AMRI, Gelora Pemuda Bantaeng Mempertahankan Kemerdekaan Indonesia

By Afkar Aristoteles Mukhaer, Senin, 2 Agustus 2021 | 18:34 WIB
(Keempat dari kiri, dirangkul) Andi Pakkanna bersama para veteran lainnya di Bantaeng yang terdiri dari AMRI (Angkatan Muda Republik Indonesia) dan PPI (Penerjang Penjajah Indonesia) berpose bersama anak-anaknya pada 1980-an di Bone. Mereka mencatat kenangan perjuangannya dalam makalah sejarah. (Dok. Keluarga Pakkanna)

Nationalgeographic.co.id—15 Agustus 1945, ada situasi yang janggal bagi SUDARA (Sumber Darah Rakyat) di Bantaeng, Sulawesi Selatan.
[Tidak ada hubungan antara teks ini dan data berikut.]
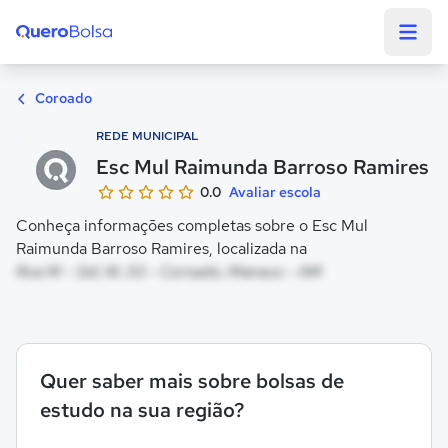
Quero Bolsa
Coroado
REDE MUNICIPAL
Esc Mul Raimunda Barroso Ramires
0.0
Avaliar escola
Conheça informações completas sobre o Esc Mul
Raimunda Barroso Ramires, localizada na
Rua M - Qd. M, 03 - Coroado, Manaus - AM
Quer saber mais sobre bolsas de
estudo na sua região?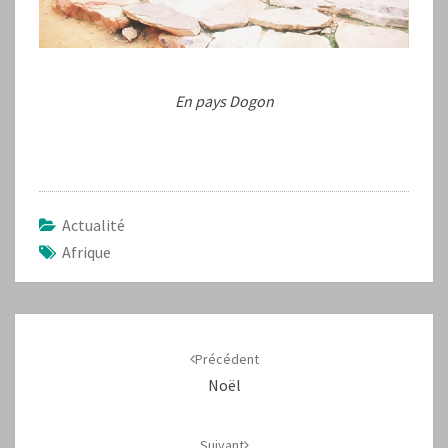
En pays Dogon
Actualité
Afrique
Navigation
d'article
Précédent
Noël
Suivant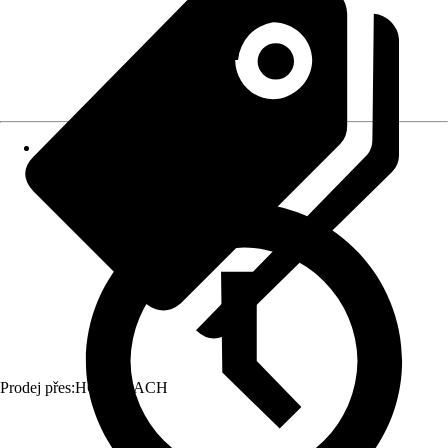
Prodej přes:
HORNBACH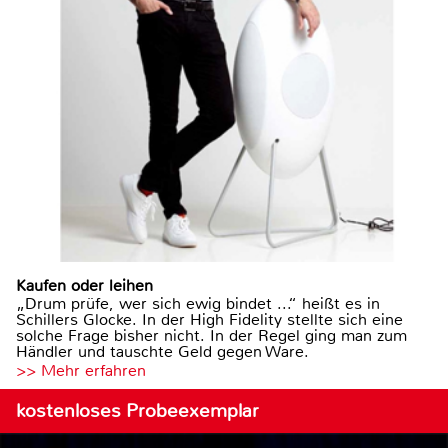
Kaufen oder leihen
„Drum prüfe, wer sich ewig bindet ...“ heißt es in
Schillers Glocke. In der High Fidelity stellte sich eine
solche Frage bisher nicht. In der Regel ging man zum
Händler und tauschte Geld gegen Ware.
>> Mehr erfahren
kostenloses Probeexemplar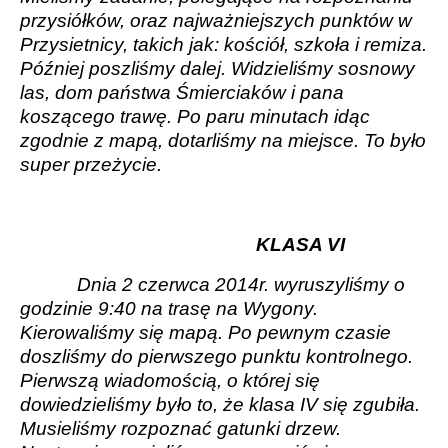
przysiółków, oraz najważniejszych punktów w
Przysietnicy, takich jak: kościół, szkoła i remiza.
Później poszliśmy dalej. Widzieliśmy sosnowy
las, dom państwa Śmierciaków i pana
koszącego trawę. Po paru minutach idąc
zgodnie z mapą, dotarliśmy na miejsce. To było
super przeżycie.
KLASA VI
Dnia 2 czerwca 2014r. wyruszyliśmy o
godzinie 9:40 na trasę na Wygony.
Kierowaliśmy się mapą. Po pewnym czasie
doszliśmy do pierwszego punktu kontrolnego.
Pierwszą wiadomością, o której się
dowiedzieliśmy było to, że klasa IV się zgubiła.
Musieliśmy rozpoznać gatunki drzew.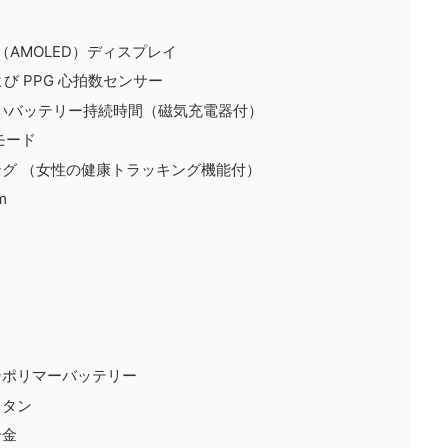
L（AMOLED）ディスプレイ
び PPG 心拍数センサー
長いバッテリー持続時間（磁気充電器付）
モード
グ （女性の健康トラッキング機能付）
m
ンポリマーバッテリー
レタン
合金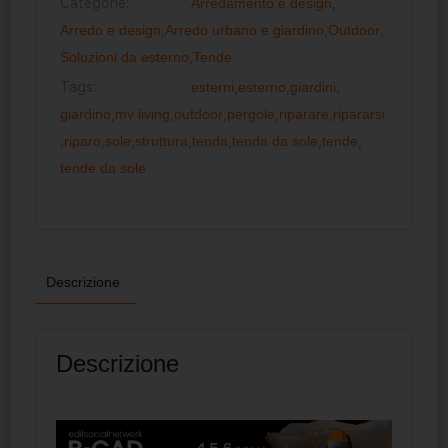
Categorie:
Arredamento e design
,
Arredo e design
,
Arredo urbano e giardino
,
Outdoor
,
Soluzioni da esterno
,
Tende
Tags:
esterni
,
esterno
,
giardini
,
giardino
,
mv living
,
outdoor
,
pergole
,
riparare
,
ripararsi
,
riparo
,
sole
,
struttura
,
tenda
,
tenda da sole
,
tende
,
tende da sole
Descrizione
Descrizione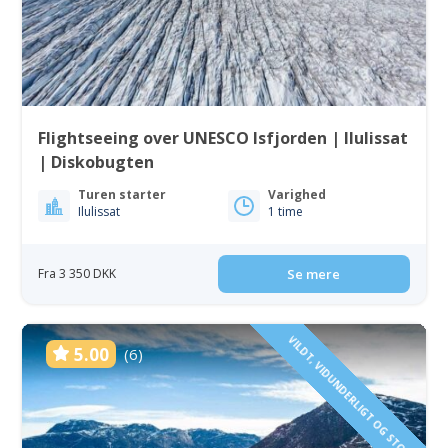
Flightseeing over UNESCO Isfjorden | Ilulissat
| Diskobugten
Turen starter
Varighed
Ilulissat
1 time
Fra 3 350 DKK
Se mere
VILDT, VIDUNDERLIGT OG STORT
5.00
(6)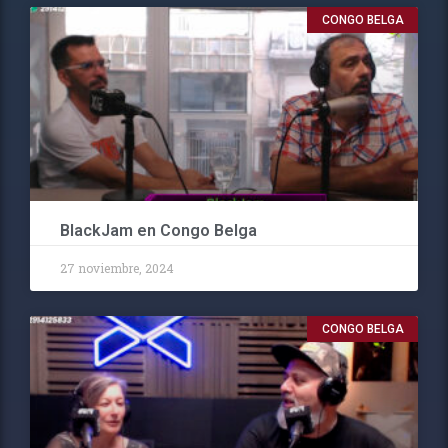
CONGO BELGA
BlackJam en Congo Belga
27 noviembre, 2024
CONGO BELGA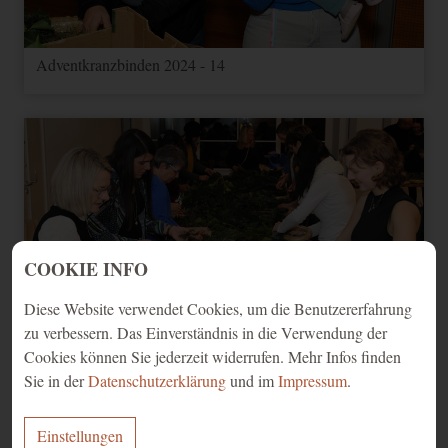
Adventkranzbinden 2024 - 14
COOKIE INFO
Diese Website verwendet Cookies, um die Benutzererfahrung
zu verbessern. Das Einverständnis in die Verwendung der
Cookies können Sie jederzeit widerrufen. Mehr Infos finden
Sie in der
Datenschutzerklärung
und im
Impressum
.
Adventkranzbinden 2024 - 15
Einstellungen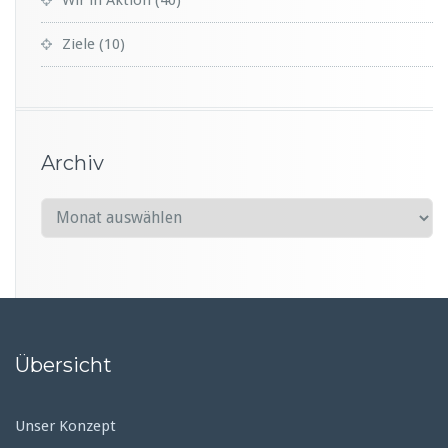
Ziele
(10)
Archiv
A
r
c
h
i
v
Übersicht
Unser Konzept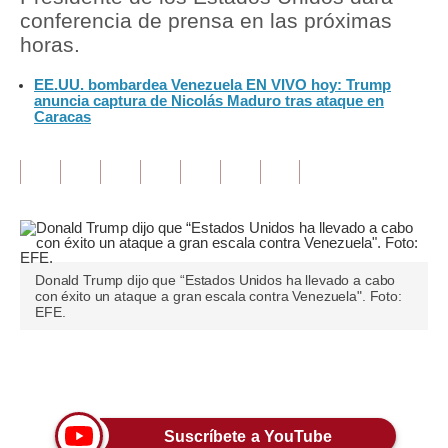
conferencia de prensa en las próximas
Tu Dinero
horas.
Finanzas Personales
EE.UU. bombardea Venezuela EN VIVO hoy: Trump
anuncia captura de Nicolás Maduro tras ataque en
Caracas
Inmobiliarias
Plus G
Opinión
Editorial
Pregunta de hoy
Donald Trump dijo que “Estados Unidos ha llevado a cabo
con éxito un ataque a gran escala contra Venezuela". Foto:
EFE.
Blogs
Tendencias
Únete a nuestro canal
Lujo
Suscríbete a YouTube
Viajes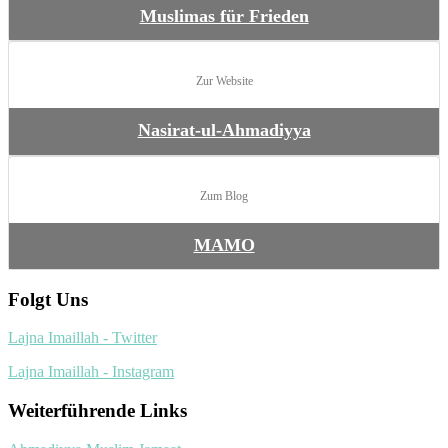
Muslimas für Frieden
Zur Website
Nasirat-ul-Ahmadiyya
Zum Blog
MAMO
Folgt Uns
Lajna Imaillah - Twitter
Lajna Imaillah - Instagram
Weiterführende Links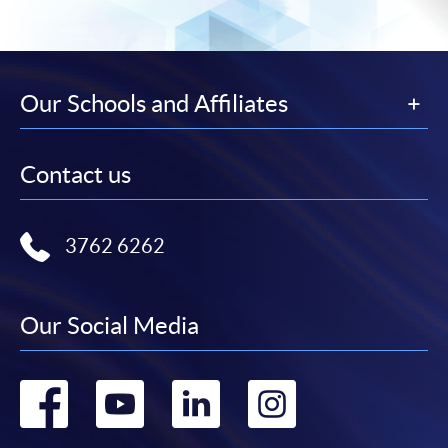
Our Schools and Affiliates
Contact us
3762 6262
Our Social Media
Go
Go
Go
Go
Selama Perang Dunia II, lembaga itu berisi pemuda-pemudi yang wacananya menjadi tameng dalam perjuangan menghadapi serangan Sekutu—musuh Kekaisaran Jepang.

Malam itu, pemerintah Jepang menginstruksikan mereka untuk Senso Yasume atau Peperangan Istirahat, sehingga para personel diperbolehkan pulang ke rumah masing-masing. Tidak ada lagi latihan.

Para pemuda-pemudi ini tidak tahu bahwa Jepang sudah kalah karena bom atom yang terjadi pada 6 dan 9 Agustus 1945. Wajar, sebab media menyensor semua berita pertempuran maupun perang yang mereka hadapi.